_Extract_

Some things require deeper innovation. For example, Optimistic Rollup withdrawals currently take a week. If you hold a token on Optimism or Arbitrum and want to bridge it to L1 or another L2, you must wait seven days.
You can use market makers who wait a week (for a fee). Regular users can use frameworks like Open Intents Across Protocol to bridge between L2s—fine for small transfers. But for large amounts, market makers face liquidity limits, requiring higher fees. Last week I published an article [2], supporting a 2-of-3 validation model: combining OP + ZK + TEE.
This approach satisfies three goals simultaneously:
First: Fully trustless. No Security Council needed. TEE acts only as a supplementary component—not fully trusted.
Second: Enables early adoption of ZK technology, though ZK is still immature, so we can’t rely solely on it yet.
Third: Reduces withdrawal time from one week to one hour.
Imagine users leveraging the Open Intents Framework—market makers’ liquidity costs drop by 168x, as rebalancing wait times shrink from one week to one hour. Long-term, we aim to reduce withdrawal time from one hour down to 12 seconds (current block time), or even 4 seconds with SSF.
We’re also exploring zk-SNARK aggregation to parallelize proof generation and reduce latency. Users using direct ZK methods won’t need intents, but intent-based paths offer extremely low cost—this is part of broader interoperability.
Regarding L1’s role: In early L2 roadmaps, many thought we could mirror Bitcoin’s path—L1 used minimally, mainly for proofs, while L2 handles everything else.
But we realized if L1 plays no role, it’s dangerous for ETH.
As discussed earlier, one major fear is: Ethereum’s applications succeed, but ETH does not.

_Given entries_
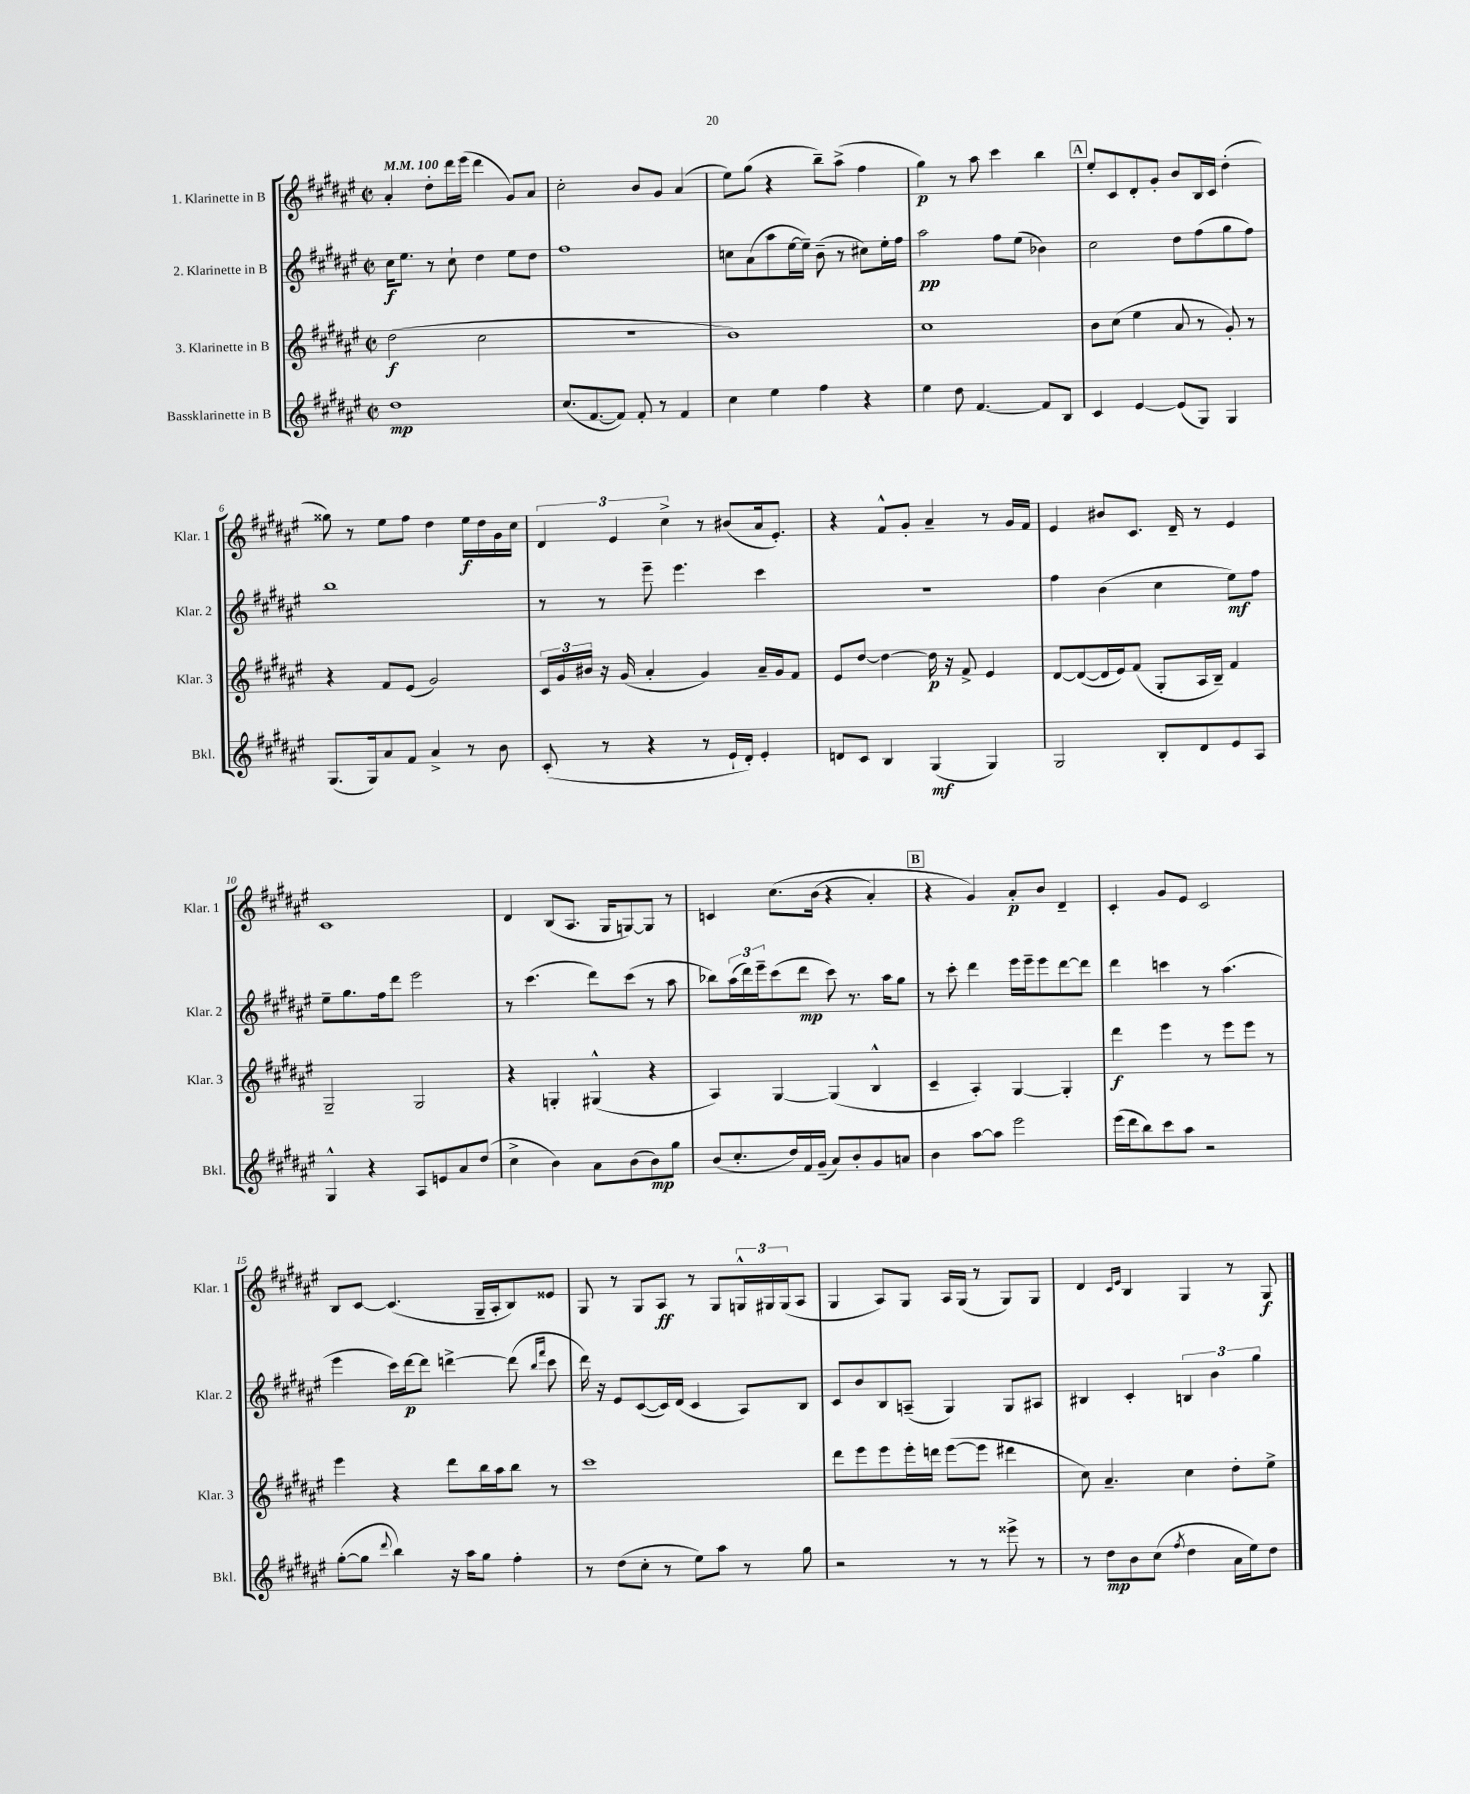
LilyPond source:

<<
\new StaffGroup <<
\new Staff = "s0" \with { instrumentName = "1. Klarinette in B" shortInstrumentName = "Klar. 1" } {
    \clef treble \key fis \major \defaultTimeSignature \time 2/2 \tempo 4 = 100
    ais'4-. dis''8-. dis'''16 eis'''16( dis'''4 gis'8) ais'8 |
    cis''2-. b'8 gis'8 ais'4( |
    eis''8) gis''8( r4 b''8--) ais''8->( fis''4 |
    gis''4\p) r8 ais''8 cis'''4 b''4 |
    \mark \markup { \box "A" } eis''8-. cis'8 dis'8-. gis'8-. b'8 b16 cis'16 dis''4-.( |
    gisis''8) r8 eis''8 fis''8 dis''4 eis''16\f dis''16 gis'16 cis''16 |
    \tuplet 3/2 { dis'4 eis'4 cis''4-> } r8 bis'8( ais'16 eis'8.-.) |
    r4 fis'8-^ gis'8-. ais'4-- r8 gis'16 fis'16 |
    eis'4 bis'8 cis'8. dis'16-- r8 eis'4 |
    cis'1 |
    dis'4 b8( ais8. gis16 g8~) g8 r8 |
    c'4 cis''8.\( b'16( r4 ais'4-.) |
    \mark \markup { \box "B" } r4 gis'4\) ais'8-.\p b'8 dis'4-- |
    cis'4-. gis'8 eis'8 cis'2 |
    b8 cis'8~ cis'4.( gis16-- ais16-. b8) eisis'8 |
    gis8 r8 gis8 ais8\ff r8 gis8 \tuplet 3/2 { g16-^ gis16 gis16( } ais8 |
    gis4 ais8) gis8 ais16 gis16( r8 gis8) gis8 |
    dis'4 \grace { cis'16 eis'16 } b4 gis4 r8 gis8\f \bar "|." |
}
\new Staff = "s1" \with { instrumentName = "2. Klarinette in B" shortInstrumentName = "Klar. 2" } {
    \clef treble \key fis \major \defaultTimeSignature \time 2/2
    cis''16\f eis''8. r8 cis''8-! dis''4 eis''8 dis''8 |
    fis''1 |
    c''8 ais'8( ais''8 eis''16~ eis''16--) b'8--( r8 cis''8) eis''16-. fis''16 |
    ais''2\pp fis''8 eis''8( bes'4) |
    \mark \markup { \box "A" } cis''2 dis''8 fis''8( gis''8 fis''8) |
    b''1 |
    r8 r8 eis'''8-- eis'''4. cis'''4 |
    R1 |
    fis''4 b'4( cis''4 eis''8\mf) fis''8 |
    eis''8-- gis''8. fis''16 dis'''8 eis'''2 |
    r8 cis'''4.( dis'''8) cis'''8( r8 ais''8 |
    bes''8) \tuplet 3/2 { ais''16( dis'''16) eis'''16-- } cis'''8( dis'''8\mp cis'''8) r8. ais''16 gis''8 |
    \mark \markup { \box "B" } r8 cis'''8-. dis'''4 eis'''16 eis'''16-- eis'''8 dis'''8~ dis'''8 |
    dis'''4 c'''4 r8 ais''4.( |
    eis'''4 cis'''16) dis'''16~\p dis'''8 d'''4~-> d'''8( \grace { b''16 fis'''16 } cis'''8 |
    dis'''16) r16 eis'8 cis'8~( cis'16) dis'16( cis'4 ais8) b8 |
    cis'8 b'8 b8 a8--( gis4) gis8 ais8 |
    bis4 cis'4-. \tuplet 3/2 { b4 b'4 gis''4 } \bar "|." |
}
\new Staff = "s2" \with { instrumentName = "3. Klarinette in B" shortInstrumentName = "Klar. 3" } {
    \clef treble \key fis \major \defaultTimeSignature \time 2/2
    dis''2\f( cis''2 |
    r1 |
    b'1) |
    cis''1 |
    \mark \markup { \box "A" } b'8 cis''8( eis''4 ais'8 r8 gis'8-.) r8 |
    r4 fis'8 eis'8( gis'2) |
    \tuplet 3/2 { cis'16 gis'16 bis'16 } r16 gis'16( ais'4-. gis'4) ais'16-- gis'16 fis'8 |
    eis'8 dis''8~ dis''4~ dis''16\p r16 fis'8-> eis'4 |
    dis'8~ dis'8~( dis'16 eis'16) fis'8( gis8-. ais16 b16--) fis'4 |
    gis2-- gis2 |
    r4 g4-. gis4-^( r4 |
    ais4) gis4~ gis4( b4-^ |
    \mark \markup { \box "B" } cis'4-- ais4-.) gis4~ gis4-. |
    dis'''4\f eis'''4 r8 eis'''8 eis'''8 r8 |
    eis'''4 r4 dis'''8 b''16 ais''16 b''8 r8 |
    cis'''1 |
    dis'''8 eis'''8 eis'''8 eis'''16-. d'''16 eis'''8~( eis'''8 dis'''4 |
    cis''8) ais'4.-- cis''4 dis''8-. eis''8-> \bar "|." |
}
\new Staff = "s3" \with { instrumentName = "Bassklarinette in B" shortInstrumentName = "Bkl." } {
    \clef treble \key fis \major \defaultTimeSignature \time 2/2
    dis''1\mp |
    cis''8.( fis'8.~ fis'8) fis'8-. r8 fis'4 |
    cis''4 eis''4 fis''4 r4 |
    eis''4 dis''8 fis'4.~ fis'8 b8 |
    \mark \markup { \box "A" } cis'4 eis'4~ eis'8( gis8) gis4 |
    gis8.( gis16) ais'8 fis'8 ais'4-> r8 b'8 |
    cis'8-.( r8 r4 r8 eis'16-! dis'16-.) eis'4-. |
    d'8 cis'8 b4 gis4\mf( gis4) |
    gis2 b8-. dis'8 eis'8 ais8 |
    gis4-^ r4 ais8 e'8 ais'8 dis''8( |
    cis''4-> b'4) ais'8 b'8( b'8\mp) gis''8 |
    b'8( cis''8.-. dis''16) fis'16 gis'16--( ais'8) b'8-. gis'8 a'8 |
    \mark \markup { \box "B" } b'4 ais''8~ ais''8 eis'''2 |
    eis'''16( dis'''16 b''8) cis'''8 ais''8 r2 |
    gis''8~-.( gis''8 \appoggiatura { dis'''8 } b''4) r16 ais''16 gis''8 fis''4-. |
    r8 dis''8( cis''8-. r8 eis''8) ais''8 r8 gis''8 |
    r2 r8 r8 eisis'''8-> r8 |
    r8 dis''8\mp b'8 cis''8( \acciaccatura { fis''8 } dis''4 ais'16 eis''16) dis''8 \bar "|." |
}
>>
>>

_Stated problem_
Carry the passage on Ethereum rollups forward from its last sentence. The rows are separate material and have no connection to the passage on Ethereum rollups.

_The result_
If ETH fails to capture value, the community lacks funding to support future innovations. Without L1 involvement, user experience and architecture are controlled entirely by L2s and apps—no one represents ETH. So assigning more roles to L1 in certain applications benefits ETH.
Next, we must clarify: What should L1 do? What should L2 do?
In February, I wrote an article [3] arguing that in an L2-centric world, L1 still has critical roles: L2s post proofs to L1; if an L2 fails, users rely on L1 to migrate; Key Store Wallets operate via L1; Oracle data can be stored on L1—many mechanisms depend on L1.
High-value applications like DeFi are often better suited for L1. One reason: their time horizon is long—users commit assets for one, two, or three years.
This is especially clear in prediction markets—e.g., “What will happen in 2028?”
A problem arises if an L2’s governance fails. In theory, users can exit—to L1 or another L2. But if assets are locked in long-term smart contracts within that L2, users cannot withdraw. Thus, many theoretically secure DeFi apps are practically insecure.
For these reasons, some applications should remain on L1—prompting renewed focus on L1 scalability.
We now have a roadmap: by 2026, four to five upgrades will enhance L1 scalability.
First: Delayed Execution (separating block validation from execution)—validate blocks in one slot, execute in the next. This increases maximum execution time from 200ms to 3–6 seconds, allowing more processing time [4].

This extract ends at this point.